Avery Wang's 2003 paper turned every song into a constellation of dots, and that is what your phone is matching against in a noisy bar.

Avery Wang published the algorithm behind Shazam in a 2003 ISMIR paper, and the trick is older than the iPhone. Instead of comparing waveforms, his system reduces every track to a sparse map of peaks in a spectrogram — the loudest frequency points at each moment, plotted as dots on a frequency-time grid. A pop song becomes a constellation.

A fingerprint is then built from pairs of those peaks. Each pair encodes two frequencies and the time gap between them, hashed into a small integer. One song produces hundreds of thousands of these little hashes. They are robust because the peaks tend to survive distortion: the music in your café is compressed by the speakers, smeared by the room, and buried under chatter, but the loudest harmonics generally make it through.
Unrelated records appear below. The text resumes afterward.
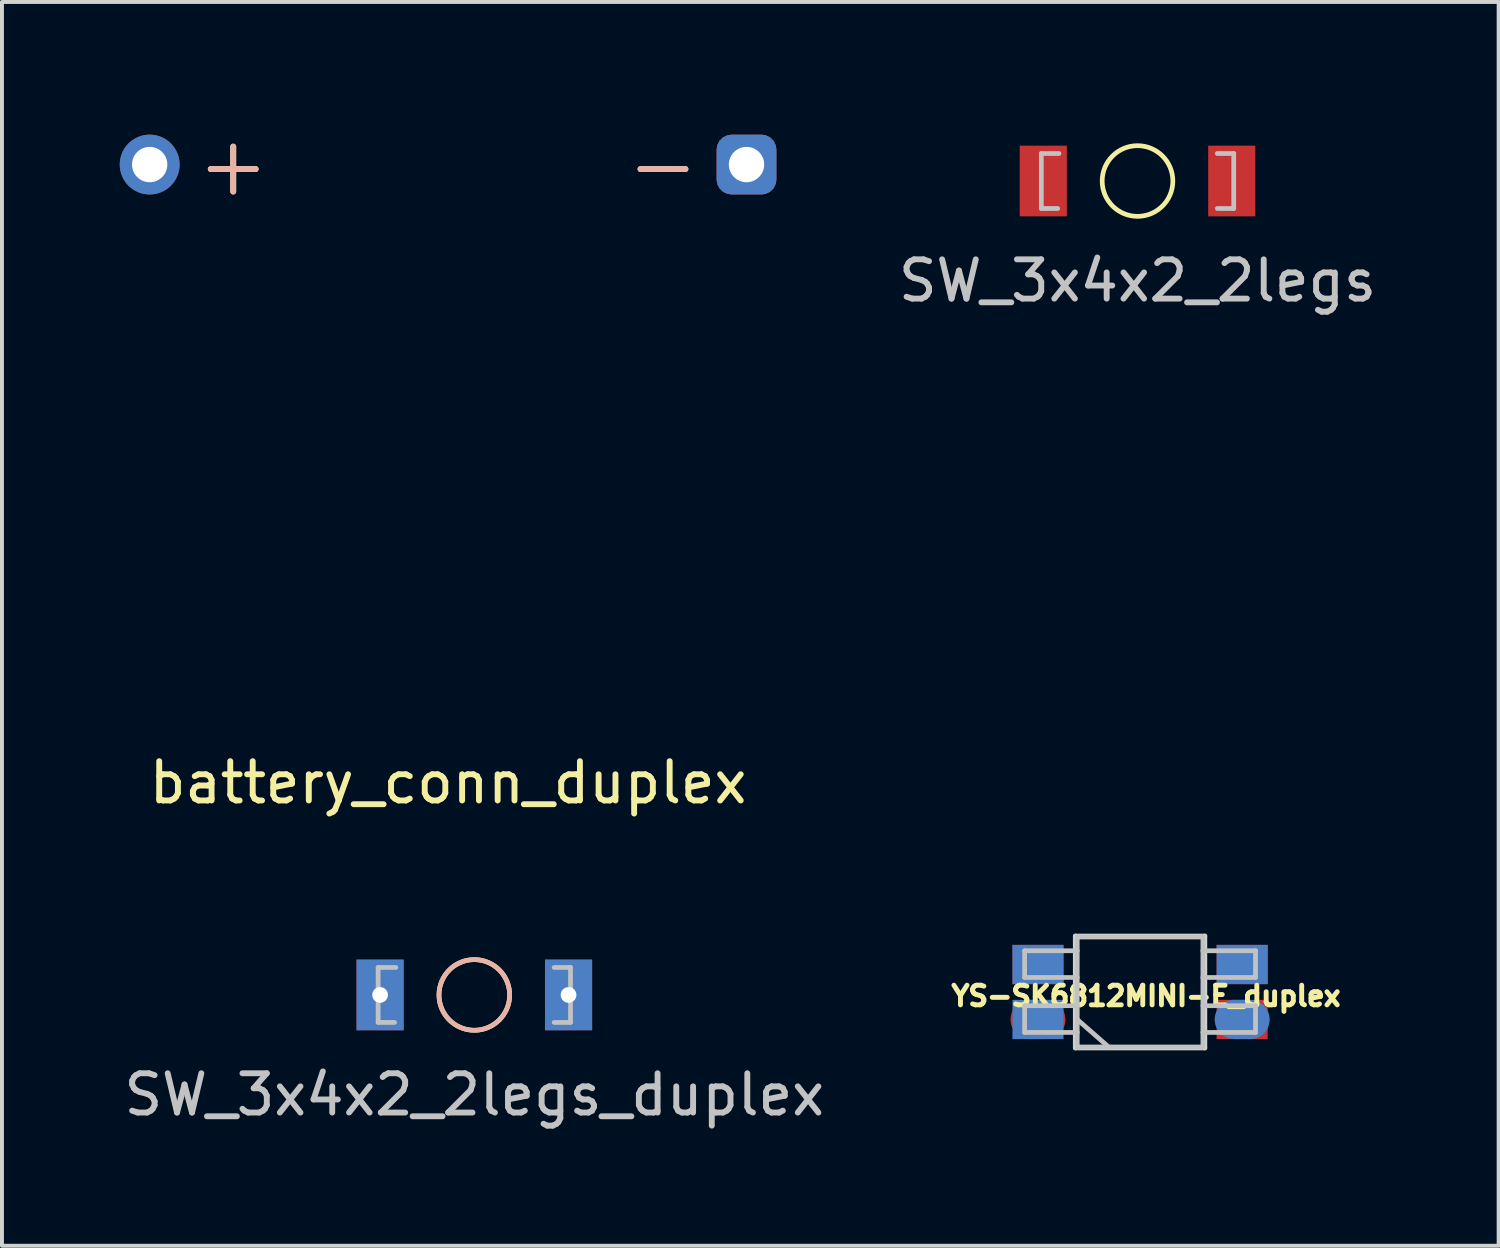
<source format=kicad_pcb>
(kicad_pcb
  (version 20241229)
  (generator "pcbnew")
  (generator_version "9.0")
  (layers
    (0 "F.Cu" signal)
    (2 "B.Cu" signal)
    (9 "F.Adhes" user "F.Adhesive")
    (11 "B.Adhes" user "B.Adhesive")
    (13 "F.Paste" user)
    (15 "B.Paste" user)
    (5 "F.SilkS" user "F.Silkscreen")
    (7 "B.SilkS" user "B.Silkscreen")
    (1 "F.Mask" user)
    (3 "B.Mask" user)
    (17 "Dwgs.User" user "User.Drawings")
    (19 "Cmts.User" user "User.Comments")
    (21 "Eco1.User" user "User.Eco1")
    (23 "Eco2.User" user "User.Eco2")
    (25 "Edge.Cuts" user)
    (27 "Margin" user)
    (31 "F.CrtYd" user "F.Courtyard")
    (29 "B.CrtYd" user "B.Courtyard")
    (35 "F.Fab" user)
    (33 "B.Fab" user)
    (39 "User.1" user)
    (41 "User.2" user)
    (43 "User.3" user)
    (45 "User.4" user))
  (footprint "YS-SK6812MINI-E_duplex"
    (layer "F.Cu")
    (at 25.985 22.214)
    (property "Reference" "YS-SK6812MINI-E_duplex" (at 0.152 0.102 0) (layer "F.SilkS") (effects (font (size 0.5 0.5) (thickness 0.125))))
    (attr through_hole)
    (fp_line (start -2.94 -1.05) (end -1.6 -1.05) (stroke (width 0.12) (type solid)) (layer "Dwgs.User"))
    (fp_line (start -2.94 -0.37) (end -2.94 -1.05) (stroke (width 0.12) (type solid)) (layer "Dwgs.User"))
    (fp_line (start -2.94 0.35) (end -1.6 0.35) (stroke (width 0.12) (type solid)) (layer "Dwgs.User"))
    (fp_line (start -2.94 1.03) (end -2.94 0.35) (stroke (width 0.12) (type solid)) (layer "Dwgs.User"))
    (fp_line (start -1.6 -0.37) (end -2.94 -0.37) (stroke (width 0.12) (type solid)) (layer "Dwgs.User"))
    (fp_line (start -1.6 1.03) (end -2.94 1.03) (stroke (width 0.12) (type solid)) (layer "Dwgs.User"))
    (fp_line (start -1.6 1.4) (end -1.6 -1.4) (stroke (width 0.12) (type solid)) (layer "Dwgs.User"))
    (fp_line (start -0.8 1.4) (end -1.6 0.7) (stroke (width 0.12) (type solid)) (layer "Dwgs.User"))
    (fp_line (start 1.6 -1.4) (end -1.6 -1.4) (stroke (width 0.12) (type solid)) (layer "Dwgs.User"))
    (fp_line (start 1.6 -1.05) (end 2.94 -1.05) (stroke (width 0.12) (type solid)) (layer "Dwgs.User"))
    (fp_line (start 1.6 0.35) (end 2.94 0.35) (stroke (width 0.12) (type solid)) (layer "Dwgs.User"))
    (fp_line (start 1.6 1.4) (end -1.6 1.4) (stroke (width 0.12) (type solid)) (layer "Dwgs.User"))
    (fp_line (start 1.6 1.4) (end 1.6 -1.4) (stroke (width 0.12) (type solid)) (layer "Dwgs.User"))
    (fp_line (start 2.94 -1.05) (end 2.94 -0.37) (stroke (width 0.12) (type solid)) (layer "Dwgs.User"))
    (fp_line (start 2.94 -0.37) (end 1.6 -0.37) (stroke (width 0.12) (type solid)) (layer "Dwgs.User"))
    (fp_line (start 2.94 0.35) (end 2.94 1.03) (stroke (width 0.12) (type solid)) (layer "Dwgs.User"))
    (fp_line (start 2.94 1.03) (end 1.6 1.03) (stroke (width 0.12) (type solid)) (layer "Dwgs.User"))
    (fp_line (start -1.65 -1.425) (end 1.65 -1.425) (stroke (width 0.12) (type solid)) (layer "Edge.Cuts"))
    (fp_line (start -1.65 1.425) (end -1.65 -1.425) (stroke (width 0.12) (type solid)) (layer "Edge.Cuts"))
    (fp_line (start 1.65 -1.425) (end 1.65 1.425) (stroke (width 0.12) (type solid)) (layer "Edge.Cuts"))
    (fp_line (start 1.65 1.425) (end -1.65 1.425) (stroke (width 0.12) (type solid)) (layer "Edge.Cuts"))
    (pad "1" smd rect (at -2.6 -0.7) (size 1.3 1) (layers "B.Cu" "B.Mask" "B.Paste"))
    (pad "1" smd rect (at 2.6 -0.7) (size 1.3 1) (layers "F.Cu" "F.Mask" "F.Paste"))
    (pad "2" smd rect (at -2.6 0.7) (size 1.3 1) (layers "B.Cu" "B.Mask" "B.Paste"))
    (pad "2" smd rect (at 2.6 0.7) (size 1.3 1) (layers "F.Cu" "F.Mask" "F.Paste"))
    (pad "3" smd oval (at -2.6 0.7) (size 1.4 1) (layers "F.Cu" "F.Mask" "F.Paste"))
    (pad "3" smd oval (at 2.6 0.7) (size 1.4 1) (layers "B.Cu" "B.Mask" "B.Paste"))
    (pad "4" smd rect (at -2.6 -0.7) (size 1.3 1) (layers "F.Cu" "F.Mask" "F.Paste"))
    (pad "4" smd rect (at 2.6 -0.7) (size 1.3 1) (layers "B.Cu" "B.Mask" "B.Paste")))
  (footprint "SW_3x4x2_2legs"
    (layer "F.Cu")
    (at 25.92 1.56)
    (property "Reference" "SW_3x4x2_2legs" (at 0 2.54 0) (layer "Dwgs.User") (effects (font (size 1 1) (thickness 0.15))))
    (attr through_hole)
    (fp_circle (center 0 0) (end 0.9 0) (stroke (width 0.12) (type solid)) (fill no) (layer "F.SilkS"))
    (fp_line (start -2.45 -0.7) (end -2 -0.7) (stroke (width 0.12) (type solid)) (layer "Dwgs.User"))
    (fp_line (start -2.45 0.7) (end -2.45 -0.7) (stroke (width 0.12) (type solid)) (layer "Dwgs.User"))
    (fp_line (start -2.45 0.7) (end -2.032 0.7) (stroke (width 0.12) (type solid)) (layer "Dwgs.User"))
    (fp_line (start 2.45 -0.7) (end 2.032 -0.7) (stroke (width 0.12) (type solid)) (layer "Dwgs.User"))
    (fp_line (start 2.45 -0.7) (end 2.45 0.7) (stroke (width 0.12) (type solid)) (layer "Dwgs.User"))
    (fp_line (start 2.45 0.7) (end 2.032 0.7) (stroke (width 0.12) (type solid)) (layer "Dwgs.User"))
    (fp_line (start -1.95 1.5) (end -1.95 -1.5) (stroke (width 0.12) (type solid)) (layer "Eco1.User"))
    (fp_line (start 1.95 -1.5) (end -1.95 -1.5) (stroke (width 0.12) (type solid)) (layer "Eco1.User"))
    (fp_line (start 1.95 1.5) (end -1.95 1.5) (stroke (width 0.12) (type solid)) (layer "Eco1.User"))
    (fp_line (start 1.95 1.5) (end 1.95 -1.5) (stroke (width 0.12) (type solid)) (layer "Eco1.User"))
    (pad "1" smd rect (at -2.4 0) (size 1.2 1.8) (layers "F.Cu" "F.Mask" "F.Paste"))
    (pad "2" smd rect (at 2.4 0) (size 1.2 1.8) (layers "F.Cu" "F.Mask" "F.Paste")))
  (footprint "SW_3x4x2_2legs_duplex"
    (layer "F.Cu")
    (at 9.03 22.289)
    (property "Reference" "SW_3x4x2_2legs_duplex" (at 0 2.54 0) (layer "Dwgs.User") (effects (font (size 1 1) (thickness 0.15))))
    (attr through_hole)
    (fp_circle (center 0 0) (end 0.9 0) (stroke (width 0.12) (type solid)) (fill no) (layer "F.SilkS"))
    (fp_circle (center 0 0) (end 0.9 0) (stroke (width 0.12) (type solid)) (fill no) (layer "B.SilkS"))
    (fp_line (start -2.45 -0.7) (end -2 -0.7) (stroke (width 0.12) (type solid)) (layer "Dwgs.User"))
    (fp_line (start -2.45 0.7) (end -2.45 -0.7) (stroke (width 0.12) (type solid)) (layer "Dwgs.User"))
    (fp_line (start -2.45 0.7) (end -2.032 0.7) (stroke (width 0.12) (type solid)) (layer "Dwgs.User"))
    (fp_line (start 2.45 -0.7) (end 2.032 -0.7) (stroke (width 0.12) (type solid)) (layer "Dwgs.User"))
    (fp_line (start 2.45 -0.7) (end 2.45 0.7) (stroke (width 0.12) (type solid)) (layer "Dwgs.User"))
    (fp_line (start 2.45 0.7) (end 2.032 0.7) (stroke (width 0.12) (type solid)) (layer "Dwgs.User"))
    (fp_line (start -1.95 1.5) (end -1.95 -1.5) (stroke (width 0.12) (type solid)) (layer "Eco1.User"))
    (fp_line (start 1.95 -1.5) (end -1.95 -1.5) (stroke (width 0.12) (type solid)) (layer "Eco1.User"))
    (fp_line (start 1.95 1.5) (end -1.95 1.5) (stroke (width 0.12) (type solid)) (layer "Eco1.User"))
    (fp_line (start 1.95 1.5) (end 1.95 -1.5) (stroke (width 0.12) (type solid)) (layer "Eco1.User"))
    (pad "1" thru_hole rect (at -2.4 0) (size 1.2 1.8) (drill 0.4) (layers "*.Cu" "*.Paste" "*.Mask"))
    (pad "2" thru_hole rect (at 2.4 0) (size 1.2 1.8) (drill 0.4) (layers "*.Cu" "*.Paste" "*.Mask")))
  (footprint "battery_conn_duplex"
    (layer "F.Cu")
    (at 8.362 16.381)
    (property "Reference" "battery_conn_duplex" (at 0 0.5 0) (layer "F.SilkS") (effects (font (size 1 1) (thickness 0.15))))
    (attr through_hole)
    (fp_text user "+" (at -6.5 -15.24 0) (layer "F.SilkS") (effects (font (size 1.5 1.5) (thickness 0.15)) (justify left)))
    (fp_text user "-" (at 6.5 -15.24 0) (layer "F.SilkS") (effects (font (size 1.5 1.5) (thickness 0.15)) (justify right)))
    (fp_text user "+" (at -6.5 -15.24 0) (layer "B.SilkS") (effects (font (size 1.5 1.5) (thickness 0.15)) (justify right mirror)))
    (fp_text user "-" (at 6.5 -15.24 0) (layer "B.SilkS") (effects (font (size 1.5 1.5) (thickness 0.15)) (justify left mirror)))
    (pad "1" thru_hole circle (at -7.6 -15.24 90) (size 1.524 1.524) (drill 0.9) (layers "*.Cu" "*.Paste" "*.Mask"))
    (pad "2" thru_hole roundrect (at 7.6 -15.24) (size 1.524 1.524) (drill 0.9) (layers "*.Cu" "*.Paste" "*.Mask") (roundrect_rratio 0.25)))
  (gr_rect
    (start -3 -3)
    (end 35.117 28.677)
    (stroke (width 0.1) (type default))
    (fill no)
    (layer "Edge.Cuts")))
</source>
When your phone listens, it builds the same kind of hashes from the four-or-so seconds of audio it captured and ships them to Shazam's servers. The server looks each hash up in an index of every track in the catalog. Most matches are noise. The trick is to look not just for matching hashes, but for matching hashes that line up at a consistent time offset — a real song produces a tight diagonal line on a scatter plot of database time vs. query time. A coincidence does not.

Apple bought Shazam in 2018 for a reported $400 million, mostly to bake the recognizer into iOS. The math underneath has barely changed since the paper.